Hacker News new | ask | show | jobs
Polr – A modern, minimalist, and lightweight URL shortener in PHP (github.com)
53 points by cydrobolt 3565 days ago
10 comments

Not to dis Polr, but if performance and minimalism are your thing, there are a lot of nginx + lua + redis URL shorteners on github.

Two random'ish selections...

https://gist.github.com/MendelGusmao/2356310

https://github.com/sanshi0518/shorturl-nginx

Just a few seconds of searching for a go based one yielded: https://github.com/samwierema/go-url-shortener
Minimalism and Redis don't go hand-in-hand at all.
Yes, 4192 files and 32MiB, quite minimal.
Maybe it's some kind of dadaist minimalism?
Why is the entire vendor directory in github? I'm fairly certain some of those packages cannot be redistributed like that.
Agree. What is the point of using composer or any dependency manager if you check-in the vendor folder?
Because your project is useless when a dependency is removed in the future. It happened to me one time and now I'm really considering to include the vendor folder in my own repository.

Of course a dependency manager is still very useful to setup a new project.

Wouldn't a minimalist implementation just look up shortened URLs in a map and spit out a redirect to the original URL? Seems like that could be done in a few KiB.
TBH, You can pretty much do a single PHP file, with no dependencies, and without mod_rewrite. Just site.com/?fDS- for example, and it redirects. Storage can be MySQL or some other DB or even a flat file with locking.
Congratulations on the release but I can just discourage people to use URL shorteners. They obfuscate key information, are potentially a security risk as a result, require extra http requests and what happens in the future when you turn the service off? A trend I've never fancied.
On the other hand if you're linking to something you don't control and you need to track stats then use branded URL shorteners.

Sometimes there are valid use cases for things.

I'm always amazed to see minimalist used to describe a dozen placeholder directories and files. That said, the code is clean and modern php.
Minimalist in regards to its design, perhaps not the code structure :)

In contrast to other projects such as YOURLS, Polr tries to be minimalist by avoiding heavy graphs or unnecessary bloat.
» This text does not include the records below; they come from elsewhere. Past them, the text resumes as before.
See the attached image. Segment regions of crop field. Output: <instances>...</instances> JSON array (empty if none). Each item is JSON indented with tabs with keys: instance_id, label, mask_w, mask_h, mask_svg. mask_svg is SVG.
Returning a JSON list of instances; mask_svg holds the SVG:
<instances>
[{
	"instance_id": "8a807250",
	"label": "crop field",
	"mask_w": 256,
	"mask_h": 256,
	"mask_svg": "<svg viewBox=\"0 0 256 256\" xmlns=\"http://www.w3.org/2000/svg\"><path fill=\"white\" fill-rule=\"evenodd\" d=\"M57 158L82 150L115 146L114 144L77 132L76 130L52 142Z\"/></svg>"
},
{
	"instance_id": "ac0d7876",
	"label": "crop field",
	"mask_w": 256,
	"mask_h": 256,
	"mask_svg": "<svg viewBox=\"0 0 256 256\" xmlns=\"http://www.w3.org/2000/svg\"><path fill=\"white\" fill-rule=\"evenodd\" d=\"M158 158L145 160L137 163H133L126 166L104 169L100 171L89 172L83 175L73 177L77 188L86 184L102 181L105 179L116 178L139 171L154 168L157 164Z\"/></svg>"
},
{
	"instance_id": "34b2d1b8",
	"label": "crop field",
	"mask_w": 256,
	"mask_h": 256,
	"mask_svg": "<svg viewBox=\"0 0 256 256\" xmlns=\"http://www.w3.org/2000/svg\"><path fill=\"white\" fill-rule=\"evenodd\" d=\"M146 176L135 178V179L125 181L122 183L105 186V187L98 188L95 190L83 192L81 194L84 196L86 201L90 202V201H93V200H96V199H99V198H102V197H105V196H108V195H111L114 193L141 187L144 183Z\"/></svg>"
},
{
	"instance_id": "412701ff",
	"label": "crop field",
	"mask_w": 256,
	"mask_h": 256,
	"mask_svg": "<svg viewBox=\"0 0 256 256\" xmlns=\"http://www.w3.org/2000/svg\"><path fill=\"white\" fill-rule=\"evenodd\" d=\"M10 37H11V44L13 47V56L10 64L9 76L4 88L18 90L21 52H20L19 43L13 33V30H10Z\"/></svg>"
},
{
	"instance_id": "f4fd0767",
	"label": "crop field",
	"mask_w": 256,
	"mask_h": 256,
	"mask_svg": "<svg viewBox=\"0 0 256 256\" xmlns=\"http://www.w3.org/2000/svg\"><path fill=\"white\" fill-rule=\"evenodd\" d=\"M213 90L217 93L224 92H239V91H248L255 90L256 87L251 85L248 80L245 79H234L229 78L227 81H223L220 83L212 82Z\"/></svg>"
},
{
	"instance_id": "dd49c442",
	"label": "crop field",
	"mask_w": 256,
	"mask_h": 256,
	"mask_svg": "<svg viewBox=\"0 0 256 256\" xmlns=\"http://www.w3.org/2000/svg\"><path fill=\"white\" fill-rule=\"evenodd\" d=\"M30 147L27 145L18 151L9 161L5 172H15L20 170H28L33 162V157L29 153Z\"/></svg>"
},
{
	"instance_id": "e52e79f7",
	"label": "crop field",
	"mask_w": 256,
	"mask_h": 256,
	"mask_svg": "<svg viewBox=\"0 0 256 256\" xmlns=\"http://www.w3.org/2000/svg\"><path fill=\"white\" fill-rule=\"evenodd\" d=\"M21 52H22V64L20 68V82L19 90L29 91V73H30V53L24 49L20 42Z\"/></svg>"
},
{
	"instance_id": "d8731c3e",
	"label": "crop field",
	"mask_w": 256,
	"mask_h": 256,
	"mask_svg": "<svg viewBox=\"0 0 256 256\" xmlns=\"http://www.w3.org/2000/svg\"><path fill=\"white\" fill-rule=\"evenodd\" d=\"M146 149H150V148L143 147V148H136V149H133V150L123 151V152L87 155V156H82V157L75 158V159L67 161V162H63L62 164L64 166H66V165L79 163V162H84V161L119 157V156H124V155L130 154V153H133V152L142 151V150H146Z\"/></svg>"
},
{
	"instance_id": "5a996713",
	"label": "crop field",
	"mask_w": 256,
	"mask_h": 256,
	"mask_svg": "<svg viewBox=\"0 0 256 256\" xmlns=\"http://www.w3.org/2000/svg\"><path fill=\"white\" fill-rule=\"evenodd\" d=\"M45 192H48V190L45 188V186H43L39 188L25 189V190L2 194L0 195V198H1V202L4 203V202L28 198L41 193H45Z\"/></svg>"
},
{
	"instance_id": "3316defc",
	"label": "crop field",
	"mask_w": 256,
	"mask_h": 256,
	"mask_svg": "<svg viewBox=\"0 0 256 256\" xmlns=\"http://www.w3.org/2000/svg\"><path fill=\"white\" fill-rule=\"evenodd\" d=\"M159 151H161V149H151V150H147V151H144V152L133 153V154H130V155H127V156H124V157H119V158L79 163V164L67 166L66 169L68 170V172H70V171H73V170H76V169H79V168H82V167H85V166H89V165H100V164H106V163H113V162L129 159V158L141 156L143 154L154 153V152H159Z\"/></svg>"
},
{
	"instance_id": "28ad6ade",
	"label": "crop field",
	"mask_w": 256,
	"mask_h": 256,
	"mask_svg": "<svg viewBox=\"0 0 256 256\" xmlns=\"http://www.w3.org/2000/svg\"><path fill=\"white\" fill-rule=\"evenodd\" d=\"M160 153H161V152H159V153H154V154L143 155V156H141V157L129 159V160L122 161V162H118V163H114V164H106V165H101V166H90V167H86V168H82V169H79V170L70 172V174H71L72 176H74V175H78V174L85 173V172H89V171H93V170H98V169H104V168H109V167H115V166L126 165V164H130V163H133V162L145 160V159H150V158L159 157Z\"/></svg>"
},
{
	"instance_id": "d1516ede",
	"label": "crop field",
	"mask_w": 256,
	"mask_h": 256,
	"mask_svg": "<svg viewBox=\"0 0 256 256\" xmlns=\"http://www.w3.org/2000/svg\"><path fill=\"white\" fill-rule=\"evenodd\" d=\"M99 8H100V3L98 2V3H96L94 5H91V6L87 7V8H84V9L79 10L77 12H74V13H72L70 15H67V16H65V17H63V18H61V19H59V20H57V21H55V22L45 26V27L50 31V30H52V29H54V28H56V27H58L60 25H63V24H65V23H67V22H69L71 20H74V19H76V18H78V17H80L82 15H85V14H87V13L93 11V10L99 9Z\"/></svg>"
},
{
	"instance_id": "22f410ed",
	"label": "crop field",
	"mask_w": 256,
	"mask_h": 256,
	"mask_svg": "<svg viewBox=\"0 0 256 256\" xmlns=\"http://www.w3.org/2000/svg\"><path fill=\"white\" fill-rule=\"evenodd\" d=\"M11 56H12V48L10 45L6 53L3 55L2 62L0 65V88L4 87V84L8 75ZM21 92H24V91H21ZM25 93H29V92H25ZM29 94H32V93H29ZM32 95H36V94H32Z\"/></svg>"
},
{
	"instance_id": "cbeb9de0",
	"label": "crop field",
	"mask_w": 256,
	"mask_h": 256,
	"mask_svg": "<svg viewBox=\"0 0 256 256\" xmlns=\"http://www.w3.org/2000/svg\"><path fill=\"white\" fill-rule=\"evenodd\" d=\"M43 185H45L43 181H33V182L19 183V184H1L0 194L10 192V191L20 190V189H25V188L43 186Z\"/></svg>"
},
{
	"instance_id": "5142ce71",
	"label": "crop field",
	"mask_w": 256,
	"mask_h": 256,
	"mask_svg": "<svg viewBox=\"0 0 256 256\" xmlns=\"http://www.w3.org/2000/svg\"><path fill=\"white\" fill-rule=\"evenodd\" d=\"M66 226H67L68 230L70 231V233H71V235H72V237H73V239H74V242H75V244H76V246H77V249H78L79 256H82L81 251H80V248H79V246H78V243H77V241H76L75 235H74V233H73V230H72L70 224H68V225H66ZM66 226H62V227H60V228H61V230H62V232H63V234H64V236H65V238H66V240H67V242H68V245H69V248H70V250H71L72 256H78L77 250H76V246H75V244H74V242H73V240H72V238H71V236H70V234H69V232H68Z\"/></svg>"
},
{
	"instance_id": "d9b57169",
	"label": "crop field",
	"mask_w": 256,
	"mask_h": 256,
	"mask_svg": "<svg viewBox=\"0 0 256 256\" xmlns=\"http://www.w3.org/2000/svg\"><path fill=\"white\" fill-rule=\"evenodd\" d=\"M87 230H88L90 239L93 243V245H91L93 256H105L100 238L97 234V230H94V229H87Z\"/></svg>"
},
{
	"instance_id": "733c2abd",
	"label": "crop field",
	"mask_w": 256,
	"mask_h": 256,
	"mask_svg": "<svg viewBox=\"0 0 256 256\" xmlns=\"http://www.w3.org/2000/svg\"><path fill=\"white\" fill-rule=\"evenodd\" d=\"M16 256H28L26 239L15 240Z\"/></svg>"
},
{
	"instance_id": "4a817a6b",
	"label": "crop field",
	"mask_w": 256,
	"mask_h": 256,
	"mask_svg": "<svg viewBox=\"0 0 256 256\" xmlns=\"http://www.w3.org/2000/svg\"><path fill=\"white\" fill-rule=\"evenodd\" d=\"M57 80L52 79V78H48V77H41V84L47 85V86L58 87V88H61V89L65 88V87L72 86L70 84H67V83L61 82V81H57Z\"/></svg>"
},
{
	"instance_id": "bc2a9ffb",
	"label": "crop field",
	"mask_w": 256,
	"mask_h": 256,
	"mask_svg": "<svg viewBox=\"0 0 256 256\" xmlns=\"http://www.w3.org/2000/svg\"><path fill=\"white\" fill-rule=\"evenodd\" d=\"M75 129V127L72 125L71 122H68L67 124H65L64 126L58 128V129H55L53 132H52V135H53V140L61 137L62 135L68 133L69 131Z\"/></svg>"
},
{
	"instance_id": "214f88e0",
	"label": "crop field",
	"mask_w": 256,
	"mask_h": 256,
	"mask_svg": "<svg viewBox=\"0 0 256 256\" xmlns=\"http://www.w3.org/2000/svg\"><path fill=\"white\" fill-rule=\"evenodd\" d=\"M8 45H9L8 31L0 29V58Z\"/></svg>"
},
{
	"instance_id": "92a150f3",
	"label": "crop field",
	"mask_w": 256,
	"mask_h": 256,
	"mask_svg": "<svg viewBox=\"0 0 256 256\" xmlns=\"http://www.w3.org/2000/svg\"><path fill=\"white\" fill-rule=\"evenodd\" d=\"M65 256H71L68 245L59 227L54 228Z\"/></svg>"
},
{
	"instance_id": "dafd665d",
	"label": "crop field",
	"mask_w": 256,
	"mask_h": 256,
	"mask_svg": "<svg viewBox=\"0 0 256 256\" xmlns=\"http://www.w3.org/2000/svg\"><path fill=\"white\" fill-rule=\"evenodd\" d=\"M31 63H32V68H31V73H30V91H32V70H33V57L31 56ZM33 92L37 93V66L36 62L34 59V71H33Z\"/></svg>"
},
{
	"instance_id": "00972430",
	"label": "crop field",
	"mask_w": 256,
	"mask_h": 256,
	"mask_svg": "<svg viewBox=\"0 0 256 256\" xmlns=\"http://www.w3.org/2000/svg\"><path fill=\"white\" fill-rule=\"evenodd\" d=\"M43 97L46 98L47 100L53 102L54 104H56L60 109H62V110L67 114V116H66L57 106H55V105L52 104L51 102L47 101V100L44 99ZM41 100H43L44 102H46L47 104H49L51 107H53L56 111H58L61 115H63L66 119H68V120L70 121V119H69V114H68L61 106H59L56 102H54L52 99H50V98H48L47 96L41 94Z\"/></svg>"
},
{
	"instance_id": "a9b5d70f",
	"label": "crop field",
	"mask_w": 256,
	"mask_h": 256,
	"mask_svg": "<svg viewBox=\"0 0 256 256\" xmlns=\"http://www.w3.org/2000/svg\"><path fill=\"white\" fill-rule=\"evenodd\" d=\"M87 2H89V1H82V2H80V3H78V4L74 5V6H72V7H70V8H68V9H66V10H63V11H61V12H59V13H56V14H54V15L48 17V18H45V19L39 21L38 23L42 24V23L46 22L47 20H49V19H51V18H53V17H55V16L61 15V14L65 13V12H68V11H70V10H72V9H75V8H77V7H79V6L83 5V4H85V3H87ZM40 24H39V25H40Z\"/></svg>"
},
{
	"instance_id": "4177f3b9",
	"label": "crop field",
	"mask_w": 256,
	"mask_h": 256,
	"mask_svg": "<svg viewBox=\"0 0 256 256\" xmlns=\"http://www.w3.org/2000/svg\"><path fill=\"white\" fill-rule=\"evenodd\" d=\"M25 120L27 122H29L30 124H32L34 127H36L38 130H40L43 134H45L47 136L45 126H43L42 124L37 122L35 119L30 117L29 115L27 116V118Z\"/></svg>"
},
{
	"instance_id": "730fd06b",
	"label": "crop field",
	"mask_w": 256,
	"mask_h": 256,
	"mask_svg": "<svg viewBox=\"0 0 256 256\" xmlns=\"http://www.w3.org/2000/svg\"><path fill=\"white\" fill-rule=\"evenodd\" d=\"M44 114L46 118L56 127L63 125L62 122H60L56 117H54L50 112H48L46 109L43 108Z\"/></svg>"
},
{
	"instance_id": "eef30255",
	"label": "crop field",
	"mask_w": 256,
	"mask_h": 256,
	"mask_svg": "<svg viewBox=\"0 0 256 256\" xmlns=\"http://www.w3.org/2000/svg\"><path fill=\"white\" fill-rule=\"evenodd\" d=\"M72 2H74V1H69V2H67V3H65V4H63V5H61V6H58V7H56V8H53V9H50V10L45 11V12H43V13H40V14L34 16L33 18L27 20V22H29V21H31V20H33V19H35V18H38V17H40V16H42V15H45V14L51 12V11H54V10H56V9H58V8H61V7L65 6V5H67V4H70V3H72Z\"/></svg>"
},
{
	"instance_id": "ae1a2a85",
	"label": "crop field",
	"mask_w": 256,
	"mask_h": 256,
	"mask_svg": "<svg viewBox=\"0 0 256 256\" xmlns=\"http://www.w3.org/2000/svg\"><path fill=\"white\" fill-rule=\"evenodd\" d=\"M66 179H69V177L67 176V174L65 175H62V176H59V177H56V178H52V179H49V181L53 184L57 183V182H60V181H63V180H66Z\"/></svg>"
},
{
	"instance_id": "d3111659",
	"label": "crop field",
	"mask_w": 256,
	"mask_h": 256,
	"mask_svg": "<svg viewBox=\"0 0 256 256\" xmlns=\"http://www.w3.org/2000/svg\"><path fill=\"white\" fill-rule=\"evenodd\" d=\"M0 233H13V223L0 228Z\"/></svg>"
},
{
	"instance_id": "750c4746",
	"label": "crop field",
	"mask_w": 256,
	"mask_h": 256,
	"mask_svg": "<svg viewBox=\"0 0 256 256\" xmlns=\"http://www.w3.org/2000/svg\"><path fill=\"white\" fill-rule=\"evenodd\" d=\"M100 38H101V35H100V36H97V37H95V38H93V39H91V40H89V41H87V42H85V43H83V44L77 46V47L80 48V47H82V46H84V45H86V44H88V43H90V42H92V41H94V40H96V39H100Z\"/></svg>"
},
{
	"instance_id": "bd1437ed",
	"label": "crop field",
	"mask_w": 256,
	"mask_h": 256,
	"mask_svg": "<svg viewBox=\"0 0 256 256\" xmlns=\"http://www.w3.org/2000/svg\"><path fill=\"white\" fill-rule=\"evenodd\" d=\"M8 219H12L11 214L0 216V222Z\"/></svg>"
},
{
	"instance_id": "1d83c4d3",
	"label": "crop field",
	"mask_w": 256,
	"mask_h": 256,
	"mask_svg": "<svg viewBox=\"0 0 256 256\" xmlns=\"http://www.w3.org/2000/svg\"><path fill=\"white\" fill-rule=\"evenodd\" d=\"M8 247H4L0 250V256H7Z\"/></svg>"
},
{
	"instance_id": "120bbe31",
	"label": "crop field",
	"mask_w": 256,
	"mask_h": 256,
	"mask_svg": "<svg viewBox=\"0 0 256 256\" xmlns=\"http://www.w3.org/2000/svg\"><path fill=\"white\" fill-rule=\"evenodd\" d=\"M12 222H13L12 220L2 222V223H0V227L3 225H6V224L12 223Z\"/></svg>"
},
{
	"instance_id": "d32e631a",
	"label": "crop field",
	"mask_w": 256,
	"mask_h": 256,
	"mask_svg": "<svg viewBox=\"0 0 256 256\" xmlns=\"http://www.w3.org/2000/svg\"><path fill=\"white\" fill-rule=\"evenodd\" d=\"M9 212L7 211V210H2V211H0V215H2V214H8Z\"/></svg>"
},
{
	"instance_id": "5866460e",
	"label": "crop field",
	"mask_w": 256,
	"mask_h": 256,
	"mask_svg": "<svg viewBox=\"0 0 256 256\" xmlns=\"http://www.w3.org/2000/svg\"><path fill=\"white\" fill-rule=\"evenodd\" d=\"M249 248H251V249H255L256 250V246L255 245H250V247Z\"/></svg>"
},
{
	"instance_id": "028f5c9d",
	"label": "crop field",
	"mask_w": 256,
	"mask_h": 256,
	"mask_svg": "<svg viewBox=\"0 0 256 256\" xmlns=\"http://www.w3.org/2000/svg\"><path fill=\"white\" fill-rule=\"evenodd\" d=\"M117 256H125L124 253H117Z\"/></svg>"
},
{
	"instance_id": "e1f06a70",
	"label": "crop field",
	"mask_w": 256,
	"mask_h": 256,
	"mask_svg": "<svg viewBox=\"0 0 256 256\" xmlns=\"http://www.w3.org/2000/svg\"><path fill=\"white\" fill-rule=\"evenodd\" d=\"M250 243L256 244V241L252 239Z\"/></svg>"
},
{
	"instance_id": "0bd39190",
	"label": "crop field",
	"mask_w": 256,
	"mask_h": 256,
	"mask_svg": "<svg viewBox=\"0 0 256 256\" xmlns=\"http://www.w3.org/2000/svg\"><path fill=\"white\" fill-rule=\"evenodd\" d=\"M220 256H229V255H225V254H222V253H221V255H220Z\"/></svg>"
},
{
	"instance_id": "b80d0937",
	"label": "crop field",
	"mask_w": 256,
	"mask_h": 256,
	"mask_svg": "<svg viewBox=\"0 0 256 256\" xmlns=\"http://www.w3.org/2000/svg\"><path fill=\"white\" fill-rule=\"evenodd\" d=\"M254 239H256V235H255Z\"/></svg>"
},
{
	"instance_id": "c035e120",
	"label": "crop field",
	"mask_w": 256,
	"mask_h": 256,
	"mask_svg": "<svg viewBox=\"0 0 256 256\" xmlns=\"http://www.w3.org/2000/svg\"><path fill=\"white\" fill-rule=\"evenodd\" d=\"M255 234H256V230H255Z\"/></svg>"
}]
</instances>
The structure is good. You can read what's happening clearly. It also shows what's a laravel idiom and what is modern php. I giggled a bit when reading the user factory code. It feels so enterprise. Not a bad thing in itself. I was just happy to see php code that is not a ball of mud held together by holy water. :)
Haha, I totally agree. Reminds me of this: http://www.willa.me/2013/11/the-six-most-common-species-of-c...
I hope to one day be able to code like the cat. :)
I don't know. If something is defined as "lightweight" (their word, but same point applies to "minimalist"), I should not have to blow my entire brain memory stack keeping the filesystem structure in my head just to start to examine how it's done.
Good on you for making it, but I have to side with the comments here that it's not only not lightweight, I personally also can't see what's so modern about it - I'm not hating on PHP but even as a language that's an old beast.
Serious question: Is URL shortening still a thing? What are the use cases?
Tracking stats when you're linking to something you don't control
Also useful for making easy to remember links to often-used resources
Nice that's it's in php/MySQL so it works anywhere.